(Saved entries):

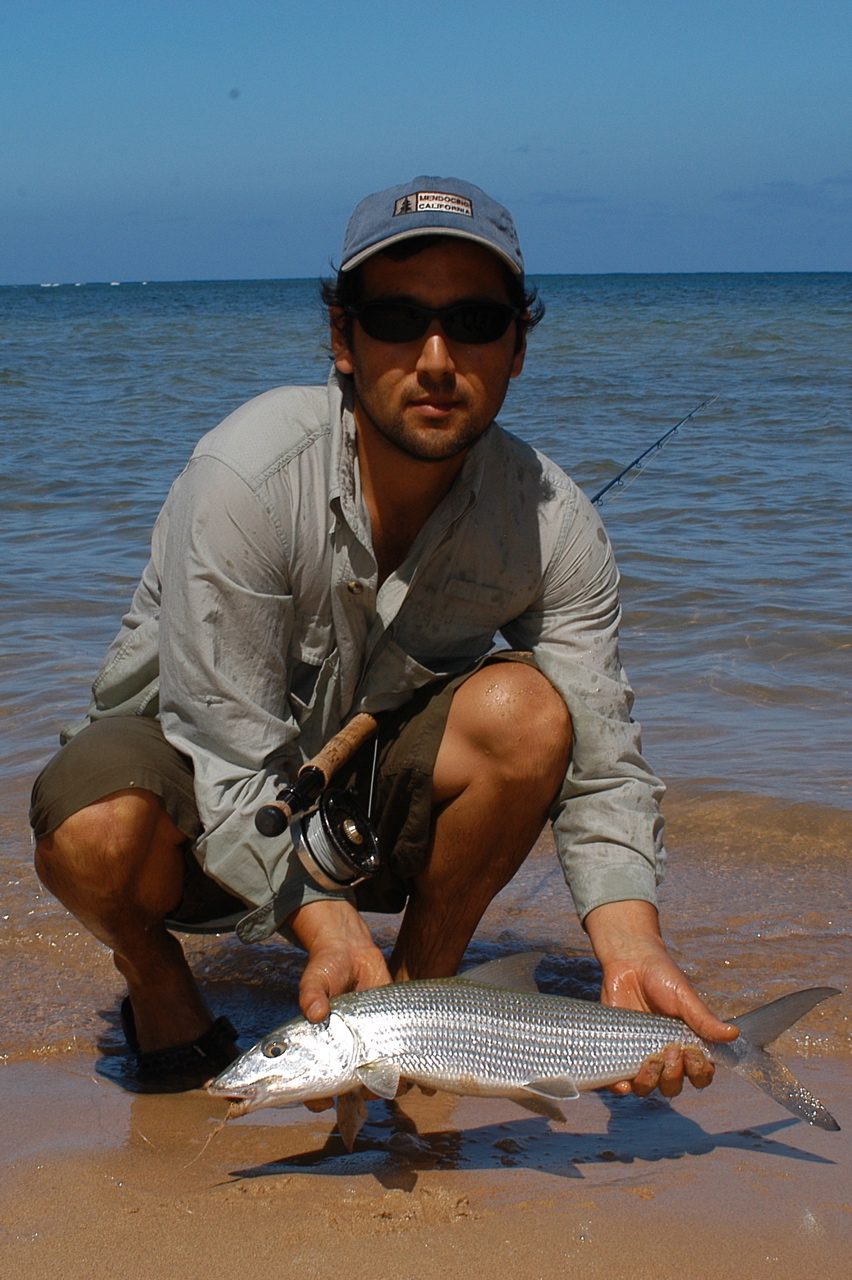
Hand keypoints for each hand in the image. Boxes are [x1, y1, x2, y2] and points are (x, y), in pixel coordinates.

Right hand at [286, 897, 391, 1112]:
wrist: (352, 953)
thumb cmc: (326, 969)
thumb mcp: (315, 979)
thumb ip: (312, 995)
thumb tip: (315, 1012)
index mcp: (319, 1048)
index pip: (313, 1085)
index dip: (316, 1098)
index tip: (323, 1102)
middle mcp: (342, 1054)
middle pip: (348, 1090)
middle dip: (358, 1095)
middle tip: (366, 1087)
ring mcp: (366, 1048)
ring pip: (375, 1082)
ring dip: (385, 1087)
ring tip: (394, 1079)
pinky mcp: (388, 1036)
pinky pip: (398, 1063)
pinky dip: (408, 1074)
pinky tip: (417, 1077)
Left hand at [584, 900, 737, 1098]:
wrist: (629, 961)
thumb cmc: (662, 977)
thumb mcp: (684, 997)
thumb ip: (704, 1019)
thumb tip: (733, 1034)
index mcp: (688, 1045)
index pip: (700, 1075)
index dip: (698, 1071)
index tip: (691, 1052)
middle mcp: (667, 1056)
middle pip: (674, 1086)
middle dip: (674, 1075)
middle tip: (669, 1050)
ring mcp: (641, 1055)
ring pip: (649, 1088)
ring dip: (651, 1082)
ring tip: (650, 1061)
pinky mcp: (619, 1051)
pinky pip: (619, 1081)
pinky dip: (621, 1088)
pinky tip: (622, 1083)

(WORK REQUIRED): Exactly and only the lines from the top of the records down to the line containing "ring dip: (385, 1087)" should be transcribed, please, without the pictures.

(REPLY TO THE EXERCISE):
Hand keypoints for each hand in the image. Boxes are [x1, y1, x2, y2] and points are (x, y), in pixel coordinates.

Right hand at [286, 897, 391, 1112]:
wrist: (352, 953)
thumb cmc: (326, 969)
thumb mcp: (315, 979)
thumb ip: (312, 995)
thumb tip: (315, 1012)
index mcp: (319, 1048)
index pip: (313, 1085)
index dip: (316, 1098)
index tip: (323, 1102)
middle mcp: (342, 1054)
middle pip: (348, 1090)
middle dip: (358, 1095)
middle tip: (366, 1087)
ring mcp: (366, 1048)
ring pip: (375, 1082)
ring dip: (385, 1087)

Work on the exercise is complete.